● DO THIS:
Edit the listing below by changing "top-left" to "upper-left" and leaving everything else as it is. Omit the pictures from your answer.

● GIVEN RECORDS:
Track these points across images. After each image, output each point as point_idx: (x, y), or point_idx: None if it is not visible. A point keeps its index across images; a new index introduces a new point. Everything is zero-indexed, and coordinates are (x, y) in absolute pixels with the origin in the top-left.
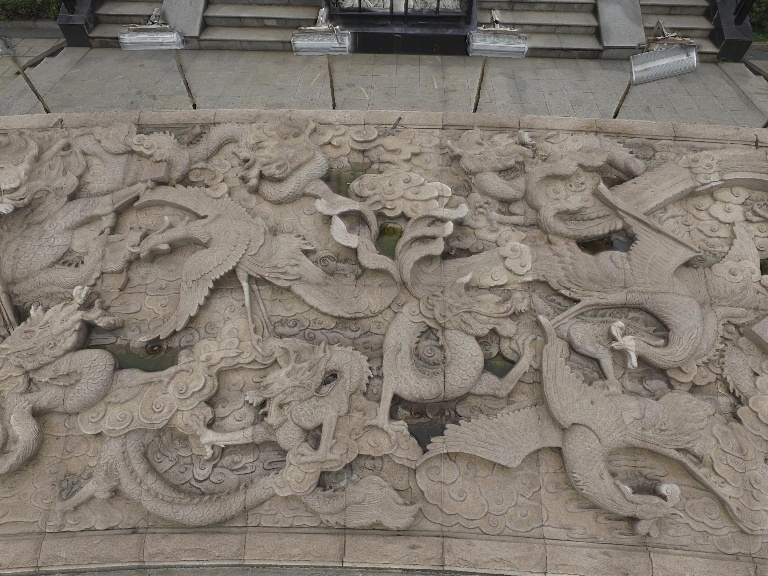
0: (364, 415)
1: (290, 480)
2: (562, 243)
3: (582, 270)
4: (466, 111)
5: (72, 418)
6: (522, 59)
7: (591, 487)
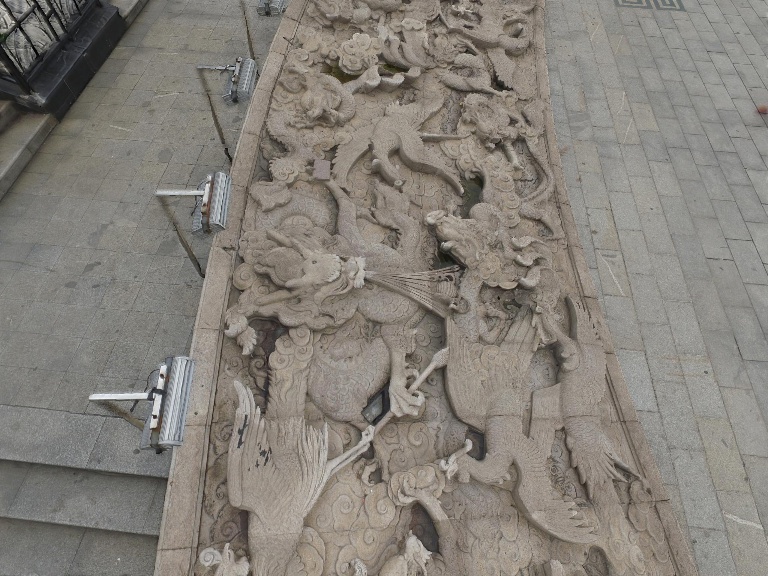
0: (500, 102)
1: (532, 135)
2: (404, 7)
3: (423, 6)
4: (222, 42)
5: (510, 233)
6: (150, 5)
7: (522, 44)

● TASK RESULT:
Track these points across images. After each image, output each point as point_idx: (x, y), or point_idx: None if it is not visible. A point keeps its index across images; a new index introduces a new point. Everything is zero-indexed, and coordinates are (x, y) in absolute pixels with the origin in the upper-left.
0: (364, 415)
1: (290, 480)
2: (562, 243)
3: (582, 270)
4: (466, 111)
5: (72, 418)
6: (522, 59)
7: (591, 487)
0: (500, 102)
1: (532, 135)
2: (404, 7)
3: (423, 6)
4: (222, 42)
5: (510, 233)
6: (150, 5)
7: (522, 44)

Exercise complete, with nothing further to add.